Absolutely. There are whole groups of people being called terrorists who have nothing to do with terrorism. And some acts of terrorism are seen as less of a threat because they are being carried out by white people. I'm stunned that the fear of radicalization centers so deeply around Islam when there is such a surge in white supremacist rhetoric and violence in the western world. Running also shows how fluid and unstable these kinds of acts can be. The characters peripherally involved are young and are shocked at how something they did out of thoughtlessness or a whim could have devastating real world implications.

How do you think young queer people differ today than young people in that time?
I couldn't have anticipated how much things would change. It's a different world. The feeling that you need to look over your shoulder just because of your sexuality or gender expression; that you had to be closeted; that you expected abuse; that there was little representation of your life in popular culture—all that was real, everyday stuff. I know it still is for many, and that my perspective as a New Yorker is probably skewed. And I know that we have to keep on our toes in the current political climate, but that sense of discrimination and implicit threat simply because you are queer is becoming more of a distant memory every year.

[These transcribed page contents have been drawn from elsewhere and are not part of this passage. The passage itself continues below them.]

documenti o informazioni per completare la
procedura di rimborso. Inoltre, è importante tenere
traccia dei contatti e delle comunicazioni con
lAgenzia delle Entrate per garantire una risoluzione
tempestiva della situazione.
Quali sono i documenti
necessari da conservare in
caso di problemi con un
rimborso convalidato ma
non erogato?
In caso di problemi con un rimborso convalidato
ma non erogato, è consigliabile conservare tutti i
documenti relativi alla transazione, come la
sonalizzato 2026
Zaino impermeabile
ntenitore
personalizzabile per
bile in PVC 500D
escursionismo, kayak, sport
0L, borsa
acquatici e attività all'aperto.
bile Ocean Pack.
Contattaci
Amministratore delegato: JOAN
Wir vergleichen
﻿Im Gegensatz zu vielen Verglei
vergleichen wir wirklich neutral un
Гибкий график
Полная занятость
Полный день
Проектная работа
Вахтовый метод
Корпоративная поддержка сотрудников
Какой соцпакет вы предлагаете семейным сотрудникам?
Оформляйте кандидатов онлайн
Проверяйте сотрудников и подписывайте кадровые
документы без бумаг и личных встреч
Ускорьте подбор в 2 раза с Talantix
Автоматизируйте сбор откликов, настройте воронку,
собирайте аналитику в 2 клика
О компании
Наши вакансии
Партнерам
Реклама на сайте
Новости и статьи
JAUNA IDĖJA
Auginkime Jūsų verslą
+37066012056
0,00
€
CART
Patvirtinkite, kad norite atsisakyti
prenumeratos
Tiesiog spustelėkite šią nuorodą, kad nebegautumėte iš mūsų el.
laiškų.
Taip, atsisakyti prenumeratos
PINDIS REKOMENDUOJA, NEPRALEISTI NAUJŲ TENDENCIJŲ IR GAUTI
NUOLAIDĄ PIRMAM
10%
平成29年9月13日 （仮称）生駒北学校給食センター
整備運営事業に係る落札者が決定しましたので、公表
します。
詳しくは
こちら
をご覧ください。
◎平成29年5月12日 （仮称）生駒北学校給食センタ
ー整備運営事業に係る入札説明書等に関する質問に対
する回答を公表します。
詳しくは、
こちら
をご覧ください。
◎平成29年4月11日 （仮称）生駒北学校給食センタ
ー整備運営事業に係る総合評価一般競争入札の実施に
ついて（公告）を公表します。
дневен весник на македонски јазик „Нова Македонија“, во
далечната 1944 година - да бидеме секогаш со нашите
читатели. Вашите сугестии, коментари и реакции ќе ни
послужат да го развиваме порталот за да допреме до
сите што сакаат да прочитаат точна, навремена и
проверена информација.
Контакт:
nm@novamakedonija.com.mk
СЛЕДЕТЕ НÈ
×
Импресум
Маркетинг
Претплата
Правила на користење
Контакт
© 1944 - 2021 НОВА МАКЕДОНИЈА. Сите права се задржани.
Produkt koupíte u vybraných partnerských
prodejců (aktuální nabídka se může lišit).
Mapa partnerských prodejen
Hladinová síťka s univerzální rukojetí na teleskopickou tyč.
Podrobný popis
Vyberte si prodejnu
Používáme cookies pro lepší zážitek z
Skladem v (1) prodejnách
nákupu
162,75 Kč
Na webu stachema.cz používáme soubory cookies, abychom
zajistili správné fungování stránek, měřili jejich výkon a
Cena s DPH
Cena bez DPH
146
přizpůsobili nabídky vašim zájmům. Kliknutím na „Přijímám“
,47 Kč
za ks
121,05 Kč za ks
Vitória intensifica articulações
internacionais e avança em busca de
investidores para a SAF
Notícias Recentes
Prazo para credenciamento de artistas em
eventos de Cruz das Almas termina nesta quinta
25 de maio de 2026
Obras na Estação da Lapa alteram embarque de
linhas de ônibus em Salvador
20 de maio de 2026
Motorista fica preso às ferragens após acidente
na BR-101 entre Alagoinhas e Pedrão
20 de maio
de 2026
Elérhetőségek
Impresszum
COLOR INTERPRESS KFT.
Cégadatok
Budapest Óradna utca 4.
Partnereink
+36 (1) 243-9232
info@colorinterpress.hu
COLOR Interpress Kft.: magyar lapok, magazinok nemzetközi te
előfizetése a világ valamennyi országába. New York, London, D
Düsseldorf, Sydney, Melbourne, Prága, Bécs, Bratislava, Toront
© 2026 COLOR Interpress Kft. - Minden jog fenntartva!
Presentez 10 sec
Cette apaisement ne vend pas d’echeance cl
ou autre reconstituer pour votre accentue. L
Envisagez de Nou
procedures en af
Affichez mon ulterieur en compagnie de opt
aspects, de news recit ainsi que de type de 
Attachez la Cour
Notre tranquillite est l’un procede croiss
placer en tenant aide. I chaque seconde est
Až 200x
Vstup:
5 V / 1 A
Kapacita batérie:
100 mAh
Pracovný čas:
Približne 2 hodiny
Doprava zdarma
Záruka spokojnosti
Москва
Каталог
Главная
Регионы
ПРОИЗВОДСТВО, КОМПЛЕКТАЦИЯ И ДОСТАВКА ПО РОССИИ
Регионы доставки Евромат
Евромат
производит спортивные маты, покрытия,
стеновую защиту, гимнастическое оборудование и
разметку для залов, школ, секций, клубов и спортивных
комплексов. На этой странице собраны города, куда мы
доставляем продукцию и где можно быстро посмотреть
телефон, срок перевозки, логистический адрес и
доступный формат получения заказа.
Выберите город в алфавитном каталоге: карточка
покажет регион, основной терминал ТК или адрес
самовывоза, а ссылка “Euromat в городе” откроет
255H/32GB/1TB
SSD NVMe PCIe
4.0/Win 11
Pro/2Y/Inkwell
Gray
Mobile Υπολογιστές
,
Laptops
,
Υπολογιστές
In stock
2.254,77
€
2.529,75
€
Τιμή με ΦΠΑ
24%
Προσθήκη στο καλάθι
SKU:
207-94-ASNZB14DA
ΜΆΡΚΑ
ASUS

How did that affect the art?
I don't think being closeted has never made the art better. I do think being an outsider gives you an important perspective.There may be something about the pure resistance against the institutions that told us our very existence was wrong. There was definitely a clarifying urgency to rejecting those ideas. The artist and writer David Wojnarowicz fought hard against the idea of the "One-Tribe Nation," by which he meant the institutions that hate difference, that want us to be quiet suburban consumers and to look and act a certain way. Being included in the One Tribe Nation is not the same as resisting it. As Milo says in Running, "I don't need a fascist to acknowledge my humanity."